▶ **Required work**
What is needed here is every line of the records that includes "CrtYd".
-- Input for this task follows --
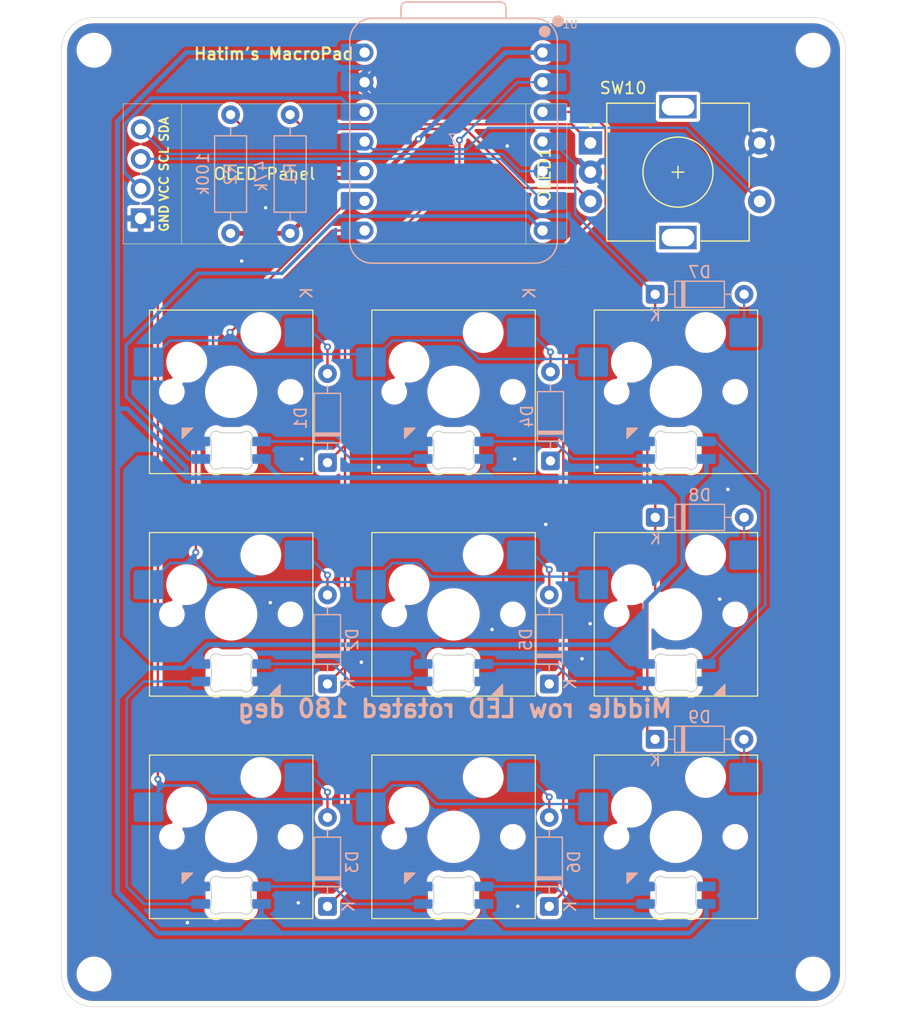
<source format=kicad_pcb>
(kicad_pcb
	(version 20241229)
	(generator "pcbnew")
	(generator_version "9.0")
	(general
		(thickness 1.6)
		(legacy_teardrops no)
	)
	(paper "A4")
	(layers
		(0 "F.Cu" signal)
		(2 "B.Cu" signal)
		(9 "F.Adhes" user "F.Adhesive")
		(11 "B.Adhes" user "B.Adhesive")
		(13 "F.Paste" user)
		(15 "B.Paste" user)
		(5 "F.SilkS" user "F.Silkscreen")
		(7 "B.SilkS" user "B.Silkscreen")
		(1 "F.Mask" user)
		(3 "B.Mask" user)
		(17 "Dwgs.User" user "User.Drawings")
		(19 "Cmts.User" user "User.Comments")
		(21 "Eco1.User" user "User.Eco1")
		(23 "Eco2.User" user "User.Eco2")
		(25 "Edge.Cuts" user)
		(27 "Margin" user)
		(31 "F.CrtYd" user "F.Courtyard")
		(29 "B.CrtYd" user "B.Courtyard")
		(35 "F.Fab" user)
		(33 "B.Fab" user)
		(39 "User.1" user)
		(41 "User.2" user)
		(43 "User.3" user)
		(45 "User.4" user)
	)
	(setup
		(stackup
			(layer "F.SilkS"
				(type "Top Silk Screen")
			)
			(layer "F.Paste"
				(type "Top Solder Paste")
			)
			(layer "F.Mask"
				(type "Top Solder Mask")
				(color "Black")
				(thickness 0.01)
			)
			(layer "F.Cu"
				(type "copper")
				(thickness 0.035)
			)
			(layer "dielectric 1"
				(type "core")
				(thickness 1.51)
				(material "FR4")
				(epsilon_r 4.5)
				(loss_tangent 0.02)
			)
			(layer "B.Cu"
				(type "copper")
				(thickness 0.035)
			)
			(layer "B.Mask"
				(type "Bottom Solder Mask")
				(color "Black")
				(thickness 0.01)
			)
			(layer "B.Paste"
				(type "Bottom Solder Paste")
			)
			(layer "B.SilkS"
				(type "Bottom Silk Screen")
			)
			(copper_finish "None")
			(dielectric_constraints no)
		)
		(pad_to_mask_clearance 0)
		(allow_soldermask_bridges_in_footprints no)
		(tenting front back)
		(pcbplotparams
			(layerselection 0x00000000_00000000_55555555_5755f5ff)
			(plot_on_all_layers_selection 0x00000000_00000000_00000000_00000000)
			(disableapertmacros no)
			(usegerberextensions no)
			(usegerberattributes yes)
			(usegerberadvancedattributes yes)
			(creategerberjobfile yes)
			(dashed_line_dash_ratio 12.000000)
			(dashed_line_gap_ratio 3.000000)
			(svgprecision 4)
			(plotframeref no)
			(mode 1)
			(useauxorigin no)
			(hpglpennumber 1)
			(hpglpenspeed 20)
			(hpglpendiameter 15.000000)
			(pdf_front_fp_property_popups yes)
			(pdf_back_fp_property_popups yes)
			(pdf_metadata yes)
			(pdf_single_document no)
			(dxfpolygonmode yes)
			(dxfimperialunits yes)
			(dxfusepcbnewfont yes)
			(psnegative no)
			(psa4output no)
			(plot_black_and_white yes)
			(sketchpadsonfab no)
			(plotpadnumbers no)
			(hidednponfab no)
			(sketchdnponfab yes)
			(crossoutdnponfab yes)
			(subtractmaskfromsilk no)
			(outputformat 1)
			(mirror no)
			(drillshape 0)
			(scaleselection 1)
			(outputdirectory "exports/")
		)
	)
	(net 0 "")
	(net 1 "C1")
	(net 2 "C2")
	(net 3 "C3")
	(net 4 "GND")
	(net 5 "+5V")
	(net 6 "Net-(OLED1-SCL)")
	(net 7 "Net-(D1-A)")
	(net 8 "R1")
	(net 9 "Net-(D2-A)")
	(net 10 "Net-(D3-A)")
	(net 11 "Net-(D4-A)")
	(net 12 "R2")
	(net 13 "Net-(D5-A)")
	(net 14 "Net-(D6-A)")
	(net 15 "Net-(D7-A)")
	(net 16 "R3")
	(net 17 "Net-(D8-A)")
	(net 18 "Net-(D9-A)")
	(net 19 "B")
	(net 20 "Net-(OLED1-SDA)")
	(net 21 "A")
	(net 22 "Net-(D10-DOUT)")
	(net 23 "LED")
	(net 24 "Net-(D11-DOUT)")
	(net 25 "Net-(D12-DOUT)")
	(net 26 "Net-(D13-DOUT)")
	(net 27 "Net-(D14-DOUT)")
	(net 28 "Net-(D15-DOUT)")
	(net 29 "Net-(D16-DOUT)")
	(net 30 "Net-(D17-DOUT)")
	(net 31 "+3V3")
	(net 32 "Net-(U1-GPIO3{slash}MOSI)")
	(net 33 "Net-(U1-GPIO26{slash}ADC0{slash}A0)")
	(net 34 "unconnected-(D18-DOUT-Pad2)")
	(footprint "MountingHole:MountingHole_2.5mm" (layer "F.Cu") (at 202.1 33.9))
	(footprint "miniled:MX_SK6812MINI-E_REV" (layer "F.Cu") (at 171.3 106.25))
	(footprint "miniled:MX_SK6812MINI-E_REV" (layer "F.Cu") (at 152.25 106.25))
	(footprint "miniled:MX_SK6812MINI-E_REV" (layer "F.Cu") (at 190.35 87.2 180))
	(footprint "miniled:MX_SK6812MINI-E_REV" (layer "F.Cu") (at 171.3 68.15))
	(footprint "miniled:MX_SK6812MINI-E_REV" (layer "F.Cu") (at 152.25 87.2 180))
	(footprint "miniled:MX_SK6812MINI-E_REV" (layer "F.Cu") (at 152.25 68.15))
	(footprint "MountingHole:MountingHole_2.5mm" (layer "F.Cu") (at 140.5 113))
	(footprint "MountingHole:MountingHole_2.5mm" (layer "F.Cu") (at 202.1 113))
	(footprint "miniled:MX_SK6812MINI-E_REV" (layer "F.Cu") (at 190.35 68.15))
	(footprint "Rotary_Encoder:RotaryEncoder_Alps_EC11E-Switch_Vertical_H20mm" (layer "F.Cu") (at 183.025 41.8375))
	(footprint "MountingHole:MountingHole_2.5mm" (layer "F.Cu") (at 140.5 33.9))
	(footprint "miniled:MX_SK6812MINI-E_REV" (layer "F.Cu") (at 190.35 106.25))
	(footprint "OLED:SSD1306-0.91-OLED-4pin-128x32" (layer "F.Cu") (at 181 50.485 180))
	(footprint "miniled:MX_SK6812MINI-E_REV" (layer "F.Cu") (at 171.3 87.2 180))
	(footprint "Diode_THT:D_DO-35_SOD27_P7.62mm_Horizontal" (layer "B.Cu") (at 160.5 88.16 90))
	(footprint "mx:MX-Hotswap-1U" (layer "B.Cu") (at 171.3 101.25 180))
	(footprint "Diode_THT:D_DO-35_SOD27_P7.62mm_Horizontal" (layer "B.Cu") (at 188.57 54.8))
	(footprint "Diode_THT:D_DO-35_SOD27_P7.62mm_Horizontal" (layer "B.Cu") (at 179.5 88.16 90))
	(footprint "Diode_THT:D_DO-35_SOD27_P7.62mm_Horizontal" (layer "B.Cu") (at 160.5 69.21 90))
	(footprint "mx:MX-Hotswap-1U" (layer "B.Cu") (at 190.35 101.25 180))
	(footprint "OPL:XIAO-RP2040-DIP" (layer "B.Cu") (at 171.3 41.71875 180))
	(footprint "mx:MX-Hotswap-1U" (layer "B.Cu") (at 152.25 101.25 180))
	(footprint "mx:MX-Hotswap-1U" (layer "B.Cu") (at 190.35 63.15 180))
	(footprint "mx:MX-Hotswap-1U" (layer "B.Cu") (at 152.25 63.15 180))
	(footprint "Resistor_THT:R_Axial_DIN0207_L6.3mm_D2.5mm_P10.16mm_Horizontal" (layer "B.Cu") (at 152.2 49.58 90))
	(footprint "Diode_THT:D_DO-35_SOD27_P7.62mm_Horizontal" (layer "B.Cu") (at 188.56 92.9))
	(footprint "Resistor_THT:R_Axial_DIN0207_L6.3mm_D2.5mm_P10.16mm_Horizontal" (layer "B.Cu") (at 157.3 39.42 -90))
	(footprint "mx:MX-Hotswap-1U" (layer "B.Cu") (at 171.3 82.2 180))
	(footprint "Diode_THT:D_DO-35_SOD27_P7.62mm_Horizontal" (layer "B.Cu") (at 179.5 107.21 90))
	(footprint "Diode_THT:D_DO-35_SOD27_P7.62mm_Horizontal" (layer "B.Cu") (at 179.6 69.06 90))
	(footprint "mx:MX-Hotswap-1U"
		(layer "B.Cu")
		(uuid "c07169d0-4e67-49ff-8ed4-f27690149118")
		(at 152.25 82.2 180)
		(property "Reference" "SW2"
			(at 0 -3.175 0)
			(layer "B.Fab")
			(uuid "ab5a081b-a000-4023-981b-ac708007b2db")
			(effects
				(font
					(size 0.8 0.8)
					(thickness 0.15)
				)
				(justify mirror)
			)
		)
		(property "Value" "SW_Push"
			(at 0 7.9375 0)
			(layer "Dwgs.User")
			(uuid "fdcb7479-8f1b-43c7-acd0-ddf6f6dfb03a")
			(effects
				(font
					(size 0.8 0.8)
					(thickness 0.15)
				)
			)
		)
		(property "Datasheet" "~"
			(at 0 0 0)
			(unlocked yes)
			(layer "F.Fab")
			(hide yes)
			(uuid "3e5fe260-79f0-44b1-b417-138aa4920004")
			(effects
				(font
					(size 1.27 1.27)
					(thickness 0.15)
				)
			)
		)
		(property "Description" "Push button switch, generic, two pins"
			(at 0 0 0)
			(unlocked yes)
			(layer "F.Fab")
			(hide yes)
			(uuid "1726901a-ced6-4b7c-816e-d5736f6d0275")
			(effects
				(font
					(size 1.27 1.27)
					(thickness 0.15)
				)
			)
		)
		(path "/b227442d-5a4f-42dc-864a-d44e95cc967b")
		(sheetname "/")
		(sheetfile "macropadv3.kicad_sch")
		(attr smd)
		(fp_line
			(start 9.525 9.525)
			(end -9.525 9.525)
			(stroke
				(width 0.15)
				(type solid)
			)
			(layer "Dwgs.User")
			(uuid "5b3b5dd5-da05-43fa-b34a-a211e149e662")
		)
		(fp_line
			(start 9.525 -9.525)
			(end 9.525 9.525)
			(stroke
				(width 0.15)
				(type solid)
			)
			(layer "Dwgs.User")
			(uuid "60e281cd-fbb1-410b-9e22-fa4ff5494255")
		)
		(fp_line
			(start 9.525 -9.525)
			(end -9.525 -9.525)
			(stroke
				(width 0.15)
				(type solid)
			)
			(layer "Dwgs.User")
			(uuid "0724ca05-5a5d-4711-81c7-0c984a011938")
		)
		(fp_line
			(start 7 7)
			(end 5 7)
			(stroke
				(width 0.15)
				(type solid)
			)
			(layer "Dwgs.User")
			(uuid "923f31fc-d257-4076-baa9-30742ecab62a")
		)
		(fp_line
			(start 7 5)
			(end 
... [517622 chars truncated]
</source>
-- Input for this task concluded --
▶ **Answer to this exercise**
		(31 "F.CrtYd" user "F.Courtyard")
		(29 "B.CrtYd" user "B.Courtyard")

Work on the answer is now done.